(Source records)
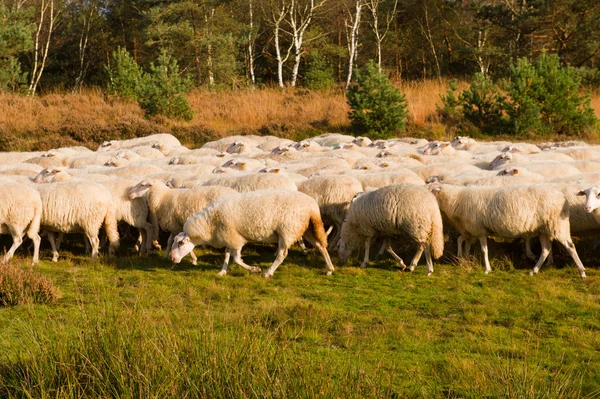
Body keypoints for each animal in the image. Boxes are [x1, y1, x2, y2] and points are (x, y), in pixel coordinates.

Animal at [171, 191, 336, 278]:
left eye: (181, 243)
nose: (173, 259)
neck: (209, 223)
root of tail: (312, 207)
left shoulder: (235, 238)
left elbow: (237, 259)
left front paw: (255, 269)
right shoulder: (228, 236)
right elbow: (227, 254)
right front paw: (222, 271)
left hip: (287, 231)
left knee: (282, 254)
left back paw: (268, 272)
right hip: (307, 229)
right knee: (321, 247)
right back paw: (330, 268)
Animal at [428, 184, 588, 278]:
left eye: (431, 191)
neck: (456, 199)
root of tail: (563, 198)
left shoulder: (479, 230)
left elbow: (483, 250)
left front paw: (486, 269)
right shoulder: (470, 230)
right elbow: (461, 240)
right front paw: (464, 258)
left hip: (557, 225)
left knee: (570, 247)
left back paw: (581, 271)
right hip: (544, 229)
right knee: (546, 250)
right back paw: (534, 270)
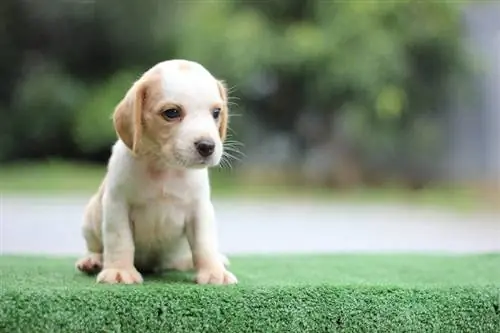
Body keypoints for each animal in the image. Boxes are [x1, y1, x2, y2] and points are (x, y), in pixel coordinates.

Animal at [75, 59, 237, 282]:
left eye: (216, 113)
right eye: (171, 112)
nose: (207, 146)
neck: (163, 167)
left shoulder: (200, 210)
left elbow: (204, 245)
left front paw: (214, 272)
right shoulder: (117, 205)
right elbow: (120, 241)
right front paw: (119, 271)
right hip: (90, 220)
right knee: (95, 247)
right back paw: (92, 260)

* * *

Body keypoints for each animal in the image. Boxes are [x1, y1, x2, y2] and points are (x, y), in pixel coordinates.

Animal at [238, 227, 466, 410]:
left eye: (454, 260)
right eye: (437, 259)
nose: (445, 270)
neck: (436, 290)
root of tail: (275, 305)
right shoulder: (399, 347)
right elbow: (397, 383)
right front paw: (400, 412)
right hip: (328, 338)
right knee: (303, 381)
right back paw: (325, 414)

## Problem to solve:
For this exercise, find all lines in the records containing the word "root" and copy them.

## Answer to this exercise:
root of tail: (312, 207)
root of tail: (563, 198)
root of tail: (275, 305)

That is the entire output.